When the coronavirus outbreak forced PCC to move classes online in 2020, Long realized there could be challenges to keeping students engaged with learning math while studying remotely. She began participating in professional development to learn best practices that could be incorporated into her online courses to make them as interesting and effective as possible.

As a result, several of her courses have earned the Quality Matters Certification Mark, an internationally-recognized symbol of course excellence, this spring. And just as importantly, students noticed and expressed their appreciation for Long’s dedication.

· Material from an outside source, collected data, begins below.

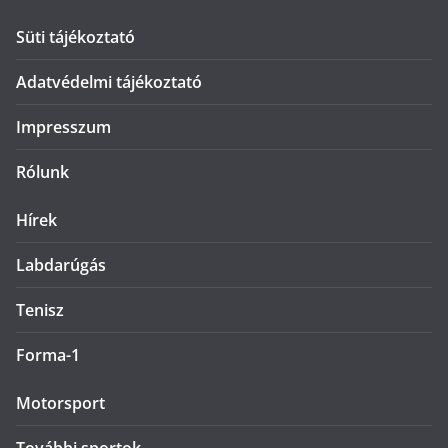
Süti tájékoztató
Adatvédelmi tájékoztató
Impresszum
Rólunk
Hírek
Labdarúgás
Tenisz
Forma-1
Motorsport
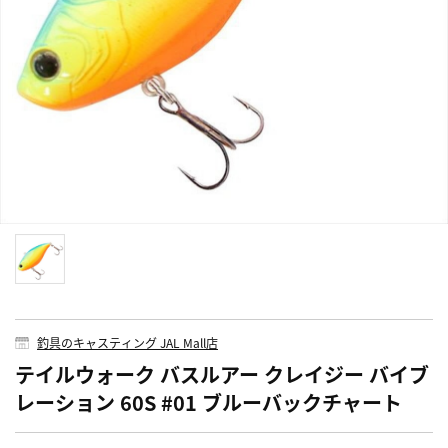
釣具のキャスティング JAL Mall店
テイルウォーク バスルアー クレイジー バイブ
レーション 60S #01 ブルーバックチャート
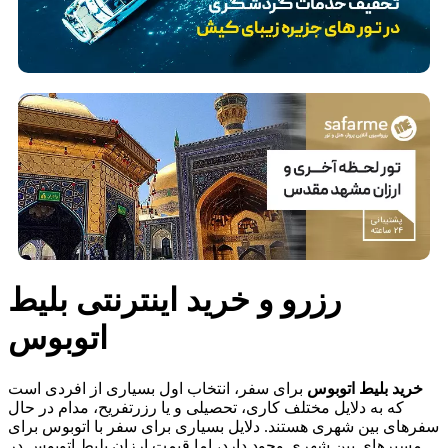
رزرو و خرید اینترنتی بلیط
اتوبوس
خرید بلیط اتوبوس
برای سفر، انتخاب اول بسیاری از افردی است
که به دلایل مختلف کاری، تحصیلی و یا رزرتفریح، مدام در حال
سفرهای بین شهری هستند. دلایل بسیاری برای سفر با اتوبوس برای
مسیرهای بین شهری وجود دارد، اما قیمت ارزان بلیط اتوبوس در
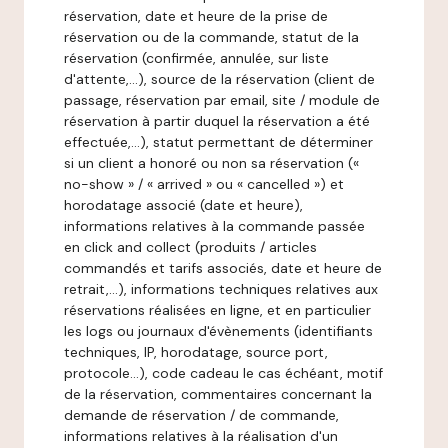
réservation, date et heure de la prise de
réservation ou de la commande, statut de la
réservation (confirmée, annulée, sur liste
d'attente,…), source de la réservation (client de
passage, réservation par email, site / module de
réservation à partir duquel la réservation a été
effectuée,…), statut permettant de déterminer
si un client a honoré ou non sa réservation («
no-show » / « arrived » ou « cancelled ») et
horodatage associé (date et heure),
informations relatives à la commande passée
en click and collect (produits / articles
commandés et tarifs associés, date et heure de
retrait,…), informations techniques relatives aux
réservations réalisées en ligne, et en particulier
les logs ou journaux d'évènements (identifiants
techniques, IP, horodatage, source port,
protocole…), code cadeau le cas échéant, motif
de la réservation, commentaires concernant la
demande de réservation / de commande,
informations relatives à la réalisation d'un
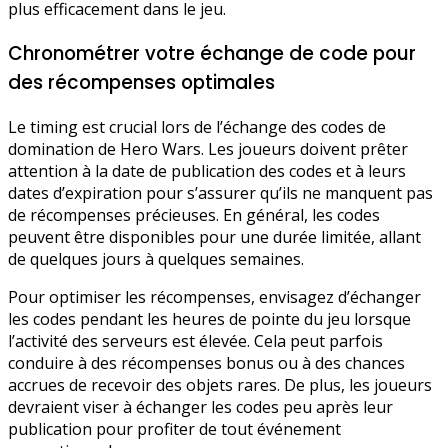
plus efficacement dans le jeu.
Chronométrer votre échange de code pour
des récompenses optimales
Le timing est crucial lors de l’échange des codes de
domination de Hero Wars. Les joueurs doivent prêter
attention à la date de publication des codes et à leurs
dates d’expiration pour s’assurer qu’ils ne manquent pas
de récompenses précieuses. En général, les codes
peuvent être disponibles pour une durée limitée, allant
de quelques jours à quelques semaines.
Pour optimiser les récompenses, envisagez d’échanger
les codes pendant les heures de pointe du jeu lorsque
l’activité des serveurs est élevée. Cela peut parfois
conduire à des récompenses bonus ou à des chances
accrues de recevoir des objets rares. De plus, les joueurs
devraient viser à échanger les codes peu après leur
publication pour profiter de tout événement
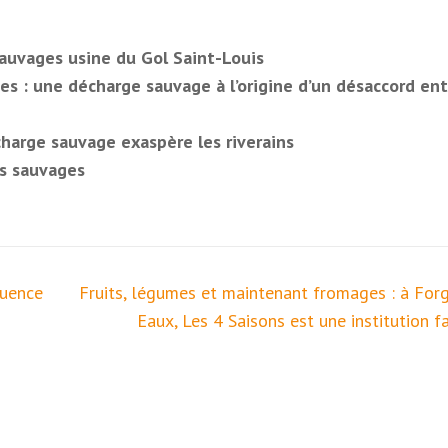
auvages usine du Gol Saint-Louis
es : une décharge sauvage à l’origine d’un désaccord ent
harge sauvage exaspère les riverains
ts sauvages
luence
Fruits, légumes et maintenant fromages : à Forg
Eaux, Les 4 Saisons est une institution f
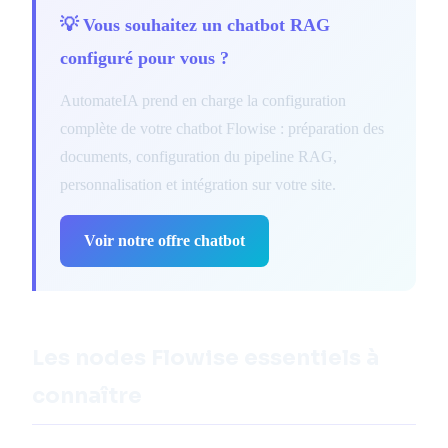
💡 Vous souhaitez un chatbot RAG
configuré pour vous ?
AutomateIA prend en charge la configuration
complète de votre chatbot Flowise : préparation des
documents, configuration du pipeline RAG,
personnalisation et intégration sur votre site.
Voir notre offre chatbot
Les nodes Flowise essentiels à
connaître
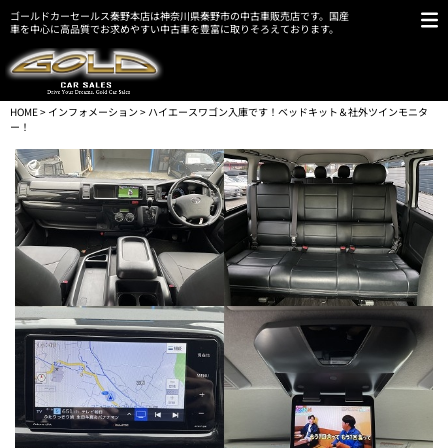
ゴールドカーセールス秦野本店は神奈川県秦野市の中古車販売店です。国産
車を中心に高品質でお求めやすい中古車を豊富に取りそろえております。
HOME
>
インフォメーション
> ハイエースワゴン入庫です！ベッドキット＆社外ツインモニタ
ー！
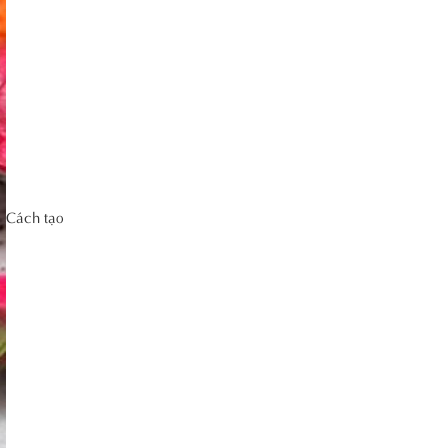
Cách tạo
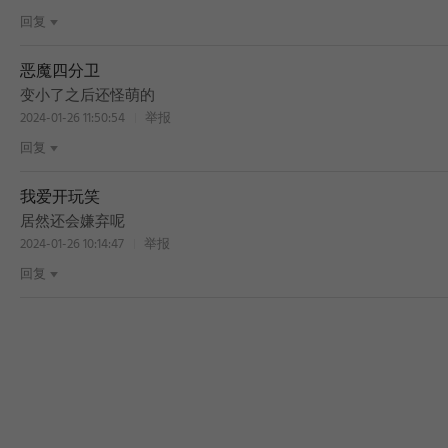
回复
恶魔四分卫
变小了之后还怪萌的
2024-01-26 11:50:54
举报
回复
我爱开玩笑
居然还会嫌弃呢
2024-01-26 10:14:47
举报
回复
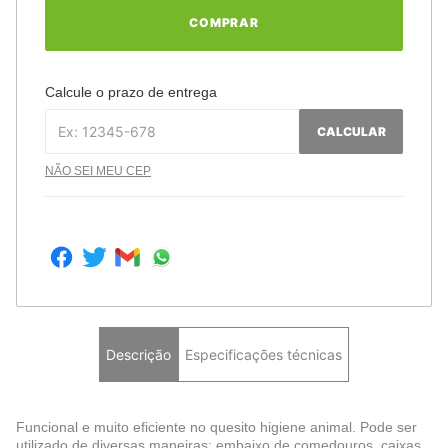
COMPRAR
Calcule o prazo de entrega
CALCULAR
NÃO SEI MEU CEP
Descrição
Especificações técnicas
Funcional e muito eficiente no quesito higiene animal. Pode ser
utilizado de diversas maneiras: embaixo de comedouros, caixas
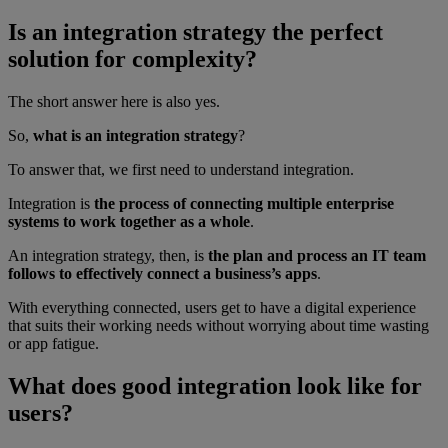
Is an integration strategy the perfect
solution for complexity?
The short answer here is also yes.
So,
what is an integration strategy
?
To answer that, we first need to understand integration.
Integration is
the process of connecting multiple enterprise
systems to work together as a whole
.
An integration strategy, then, is
the plan and process an IT team
follows to effectively connect a business’s apps
.
With everything connected, users get to have a digital experience
that suits their working needs without worrying about time wasting
or app fatigue.
What does good integration look like for
users?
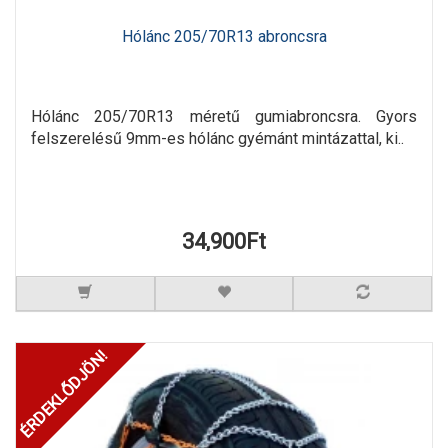
Hólánc 205/70R13 abroncsra
Hólánc 205/70R13 méretű gumiabroncsra. Gyors
felszerelésű 9mm-es hólánc gyémánt mintázattal, ki..
34,900Ft
ÉRDEKLŐDJÖN!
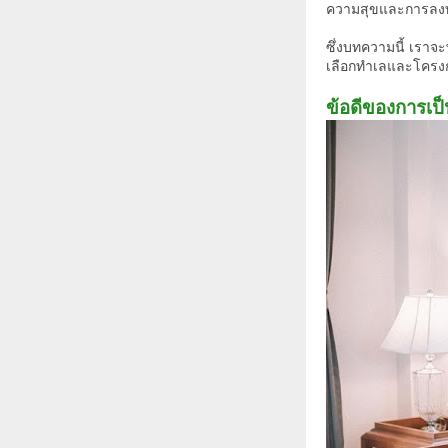
ความสุขและการลงทุ
ซึ่งบทความนี้ เราจ
เลือกทำเลและโครงการ
ข้อดีของการเป็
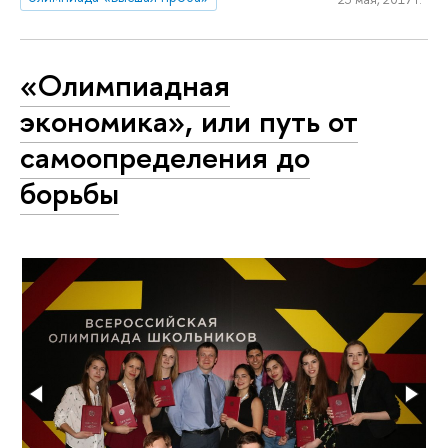
«Олимпиадная
экономика», или путь от
самоопределения до
борьбы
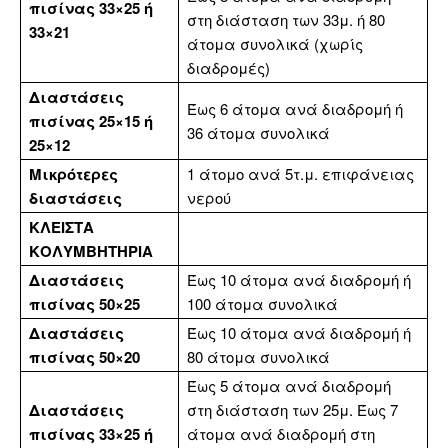
πισίνας 33×25 ή
στη διάσταση των 33μ. ή 80
33×21
άτομα συνολικά (χωρίς
διαδρομές)
Διαστάσεις
Έως 6 άτομα ανά διαδρομή ή
πισίνας 25×15 ή
36 άτομα συνολικά
25×12
Μικρότερες
1 άτομο ανά 5τ.μ. επιφάνειας
διαστάσεις
νερού
ΚΛΕΙΣΤΑ
ΚΟΛΥΜΒΗΤΗΡΙΑ
Διαστάσεις
Έως 10 άτομα ανά διαδρομή ή
πισίνας 50×25
100 άτομα συνολικά
Διαστάσεις
Έως 10 άτομα ανά διαδρομή ή
πισίνας 50×20
80 άτομα συνολικά
Έως 5 άτομα ανά διαδρομή
Διαστάσεις
στη διάσταση των 25μ. Έως 7
πισίνας 33×25 ή
άτομα ανά διαδρομή στη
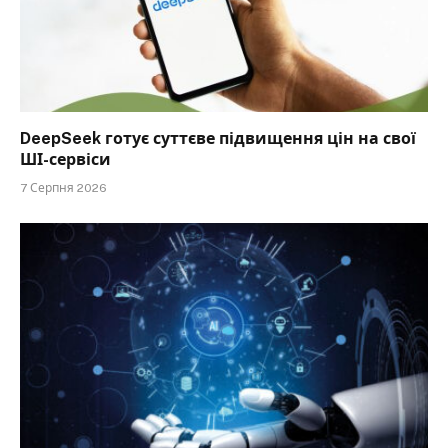
DeepSeek готує суттєве підвищення цін на свої
ШІ-сервіси
7 Серпня 2026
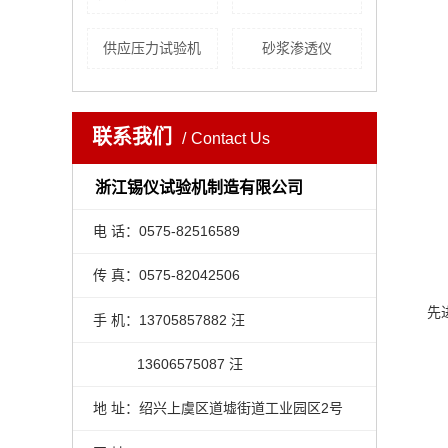
供应压力试验机
砂浆渗透仪
联系我们
Contact Us
浙江锡仪试验机制造有限公司
电 话：0575-82516589
传 真：0575-82042506
先
手 机：13705857882 汪
13606575087 汪
地 址：绍兴上虞区道墟街道工业园区2号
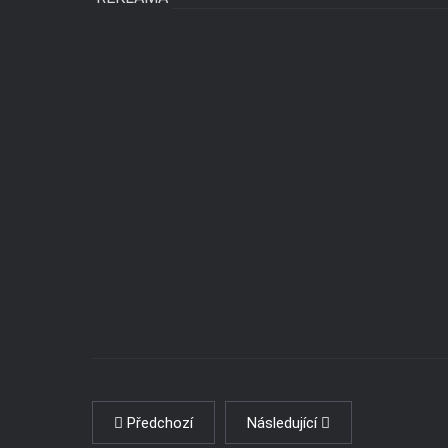
Předchozí
Následující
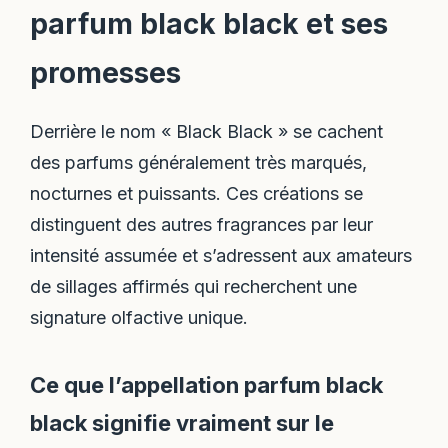
parfum black black et ses
promesses
Derrière le nom « Black Black » se cachent
des parfums généralement très marqués,
nocturnes et puissants. Ces créations se
distinguent des autres fragrances par leur
intensité assumée et s’adressent aux amateurs
de sillages affirmés qui recherchent une
signature olfactive unique.
Ce que l’appellation parfum black
black signifie vraiment sur le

Winterville’s Kendra Floyd nominated Long for a Faculty Excellence Award, saying that when she decided to further her education as “an older student” she “was lucky enough to get Mrs. Long” as her statistics instructor. Floyd said she was nervous about returning to school and even more apprehensive about taking classes online.

“Needless to say, Mrs. Long has eased my uncertainty and helped me flourish as a student,” Floyd wrote on her nomination form. “… I am truly grateful for everything she has done for me and truly appreciate all the hard work she has put into this class. She has made me a believer in myself and has inspired me to achieve greatness.”

Flynn’s nominators cited her “strong commitment to her students and the college.” Like Long, she has made great strides to ensure her Health Information Technology courses and learning activities are high-quality and engaging for students.

A Criminal Justice instructor, Harrison received rave reviews from students, who noted his passion for teaching. His work with students was described as “innovative, creative and effective.”

Leigh, a Developmental English instructor, brings enthusiasm to the classroom. Her lessons often include singing, dancing and games that create a fun and engaging learning environment for students, many of whom have returned to campus to thank her for the impact she made on their lives.

As a PCC Polysomnography graduate, Spruill knows what it takes for students to succeed in the program, as well as the barriers many of them must overcome. He utilizes that firsthand knowledge as Polysomnography’s clinical coordinator and is continually adapting his instructional practices to meet their learning needs in the classroom and clinical environments.